RE: Deer Managment
My first thought is that the basket racks you are harvesting - were likely spikes, and forkhorns the year before - and are 2.5 yrs old. Have you aged the deer you have harvested?
Not all areas have Kansas or Illinois Genetics - in some areas in NY, many basket rack 6 and 8 points are 2.5 years old. I suspect that since you do not mention the occasional 20" eight point - that this could be your case. Still - you should be able to expect some nice 2.5 year old 16"-18" racks.
The increase in spikes you are seeing is likely one of 2 things - or a combination of two:
1. The deer are overpopulated - and nutritional and environmental stresses associated with too many deer - limit the antler potential of local bucks.

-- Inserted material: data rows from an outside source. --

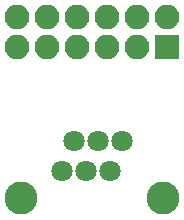
<source format=gbs>
%TF.GenerationSoftware,KiCad,Pcbnew,4.0.7*%
%TF.CreationDate,2017-10-04T14:34:26+08:00*%
%TF.ProjectId,RJ12(in-house),524A313228696E2D686F757365292E6B,rev?*%
%TF.FileFunction,Soldermask,Bot*%
%FSLAX46Y46*%
G04 Gerber Fmt 4.6, Leading zero omitted, Abs format (unit mm)*
G04 Created by KiCad (PCBNEW 4.0.7) date 10/04/17 14:34:26*
%MOMM*%
%LPD*%
G01*
G04 APERTURE LIST*
%ADD10C,0.100000*%
%ADD11C,2.800000*%
%ADD12C,1.800000*%
%ADD13R,2.100000X2.100000*%
%ADD14O,2.100000X2.100000*%
G04 APERTURE END LIST*
D10*
D11*
X-6207400Y-20659120D03*
X-18207400Y-20659120D03*
D12*
X-9657400Y-15819120D03*
X-11697400Y-15819120D03*
X-13737400Y-15819120D03*
X-10677400Y-18359120D03*
X-12717400Y-18359120D03*
X-14757400Y-18359120D03*
D13*
X-5842000Y-7874000D03*
D14*
X-5842000Y-5334000D03*
X-8382000Y-7874000D03*
X-8382000Y-5334000D03*
X-10922000Y-7874000D03*
X-10922000Y-5334000D03*
X-13462000Y-7874000D03*
X-13462000Y-5334000D03*
X-16002000Y-7874000D03*
X-16002000Y-5334000D03*
X-18542000Y-7874000D03*
X-18542000Y-5334000D03*
M02*

</source>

Usually the overpopulation is skewed towards does.
2. The last 2 winters were long & cold (and maybe snowy? I'm not sure for your area) - If forage potential was limited in Feb & March - antler and fawn development suffer.
Symptoms of both cases are similar:
1. Grown deer dressing out less than 100 lbs (in NY)
2. very small fawns - indicating late breeding
3. few twin fawns.
4. A high doe: buck ratio.
The #1 remedy - shoot as many does as legal.
#2 - offer additional forage if possible.
Keep in mind that 80% of the Bucks on your property - will come from 5-50 miles away as they disperse between March and November when they grow thier 1st set of antlers. So far my observations on buck dispersal have indicated that bucks tend to seek out areas with good bedding - other bucks, and very good late summer/fall food sources when they relocate.
Notice I did not mention an area with a "High Doe Population".
Contrary to some lines of thought - protecting the does does little to attract the bucks come next fall. This is because in a healthy population - the dispersing bucks are NOT likely to breed the Majority of the doe population. The Majority of a healthy doe population all come into estrous within a 2 week period - and for the most part - the bucks that are 2.5+ have laid claim to the property - and the local does will be bred by them. Relocating (dispersing) bucks are more concerned with finding a secure environment in which they can work their way up the heirarchy - in the next year.
Not sure if that answers your concerns - or raises more questions - but if you are interested - do some searches on the topic - it is a facinating natural process - that is really at the heart of deer management as we know it today.